Mr. Abdallah himself was shot in the stomach this year. He says that before Sheikh Thamir was killed, he heard of a meeting of insurgents where they decided to cross the river to stage attacks. It is not easy terrain, and has always been an AQI ratline.
"We were up there constantly, but once you get along the river, you could have checkpoints every five feet, and still they would get across, especially at night," says 1st Lt. Andrew Van Den Hoek, whose platoon of the 4th Squadron, 2nd Stryker Cavalry Regiment worked extensively in the area for half a year. "This is one of the downsides of autonomy. We don't always receive word when they are going to do an operation."
But the ambush caused village elders to recommit themselves to the SOI; one man offered to find another 100 young men to join. "And the ambush really forced the Iraqi Army to get in where they were legitimately needed," says Lt. Van Den Hoek.
"We were concerned about the willingness of the SOI to continue working. I would understand if they would be deterred," says Van Den Hoek. "What they can't fathom is having AQI back in there. If they can do an atrocity like this, they can't live with them."
These villagers have been both helped and hurt by the flood of new Iraqi soldiers and police, which mounted their own "surge" starting last July, with 21,000 police already in Diyala and 12,000 Iraqi Army troops moving in. Though the "Glad Tidings of Benevolence" offensive has had sectarian overtones – Sunnis were primary targets of arrest—the extra forces are keeping Dulaim stable.
Newly fortified camp
Evidence of help is the new fortified camp on the northeast corner of Dulaim, where the Iraqi Army has dug in at a house beside the irrigation canal. That is just one of seven Iraqi Army checkpoints in the district, added to those of the SOI.
In Dulaim, Lt. Col. Saman Kadir, commander of the Iraqi Army battalion clearing the area, leans over a map with Lt. T.J. Rodebaugh, the US platoon leader whose area now included the village.
"Everywhere in this area is safety. This one I am searching now," says Lt. Col. Kadir, an ethnic Kurd. An aide brings a list of old hardware discovered in several weapons caches. Piled outside, it's mostly rusty, but still a haul.
"Terrorists are crossing the river with boats; they come across as civilians, without weapons, then use these weapons," says Kadir. The commander says the Iraqi Army is now clearing this area because of the ambush, and also because of "some gap" in Iraqi deployments.
US officers say a confused reorganization of Iraqi brigades in September helped open a window for the Dulaim attack. "With that amount of change all in one area, the IA [Iraqi Army] was not getting settled into outlying areas like Dulaim," says Sgt. First Class Carl Lewis.

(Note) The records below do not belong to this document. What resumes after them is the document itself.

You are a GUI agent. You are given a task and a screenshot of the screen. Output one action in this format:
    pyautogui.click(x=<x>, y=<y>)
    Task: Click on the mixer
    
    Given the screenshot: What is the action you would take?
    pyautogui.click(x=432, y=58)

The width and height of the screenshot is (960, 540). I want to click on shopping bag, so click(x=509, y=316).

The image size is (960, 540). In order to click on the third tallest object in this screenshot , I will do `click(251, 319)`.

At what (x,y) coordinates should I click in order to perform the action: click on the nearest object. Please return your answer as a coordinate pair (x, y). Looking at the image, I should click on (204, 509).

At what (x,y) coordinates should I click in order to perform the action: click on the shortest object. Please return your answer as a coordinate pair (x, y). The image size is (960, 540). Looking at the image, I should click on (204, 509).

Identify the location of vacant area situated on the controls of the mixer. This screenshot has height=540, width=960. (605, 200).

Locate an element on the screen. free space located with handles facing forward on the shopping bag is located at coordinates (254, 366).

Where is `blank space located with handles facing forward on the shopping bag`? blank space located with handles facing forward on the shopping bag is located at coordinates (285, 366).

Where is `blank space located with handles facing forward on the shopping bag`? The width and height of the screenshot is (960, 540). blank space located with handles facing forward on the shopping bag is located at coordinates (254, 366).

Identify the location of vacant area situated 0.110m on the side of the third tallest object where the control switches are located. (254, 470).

Another factor, Iraqis and Americans say, may be the success of the SOI in Dulaim and recent clearing operations. "I think it's a reaction," says Maj. Tim Hunt, the US Army liaison to the provincial governor. "They are saying: 'You did all this work, and there is still not security.' And this is a problem and … the challenge."
The Dulaim strike "was a flash in the pan – it didn't change anything," says Major Hunt. "It just proved that they are not gone."
"At some point there is a level of normal violence," says Lt. Col. D.A. Sims, noting that American cities like Seattle also have a typical number of incidences such as murders. "In Diyala, we're not at an acceptable level of violence, but it's getting close."
And other issues have been at play. Sheikh Thamir was known to be trying to establish a new Baath Party. And he had been accused of taking a "sheikh's cut" from the summer, when less funding meant either cutting numbers or reducing salaries from $350 per month.
Van Den Hoek was investigating those charges at the time of the ambush, but says Thamir "kept perfect records," worked hard, and that most were "very happy with him." "Despite concerns, he was the one who brought [this] area back from Al Qaeda," says Van Den Hoek. "That can't be negated."